In this article I discuss several variations on cults of order or chaos, everything from oppressive dystopian theocracy to naked cultists singing paeans to Azathoth in wild glades (but all of them in very trope-laden sketches), defined only by a shared list of powers and spells. It would be impossible to describe a generic religion in terms that would make it easy to slot into a campaign setting if the setting was expected to have any rigor; religious organizations are of course highly diverse, complex entities and are one of the most significant elements of any culture.
 

More Psionic Threats

The mentalist in my game triggered so many psionic threat rolls (I heard you liked encounters so I put encounters in your encounters) that I started to roll the same things on the table several times, and I felt like it was time to expand the table. The original table (which I really hope does see print someday) was all kinds of silly with annoying time travelers, Elder Thing vendors, and Scanners-esque exploding heads (complete with Strong Bad reference).
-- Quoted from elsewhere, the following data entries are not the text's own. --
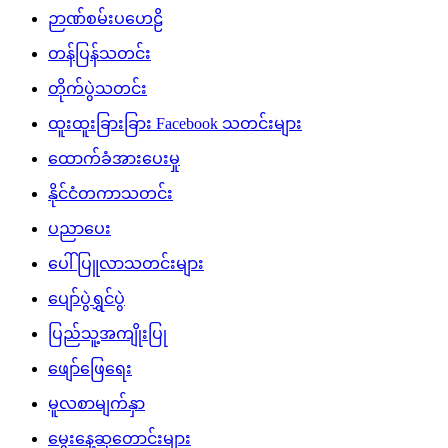
ဉာဏ်စမ်းပဟေဠိ
တန်ပြန်သတင်း
တိုက်ပွဲသတင်း
ထူးထူးခြားခြား Facebook သတင်းများ
ထောက်ခံအားပေးမှု
နိုင်ငံတကာသတင်း
ပညာပေး
ပေါ်ပြူလာသတင်းများ
ပျော်ပွဲရွှင်ပွဲ
ပြည်သူ့အကျိုးပြု
ဖျော်ဖြေရေး
မူလစာမျက်နှာ
မွေးနေ့ဆုတောင်းများ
This, of course shows up in the monsters that that table would have generated, half of which come directly from encounters that occurred in my game.

I couldn't have conceived of something as gonzo as a ghost that thinks it's helping you as it summons more and more things that try to kill you, a disease called brainworm fever or the tentacles of some vast Great Old One blindly manifesting out of the floors and walls, without being able to feed Lovecraftian cosmic horror through the lens of the Dungeon Fantasy mentalist.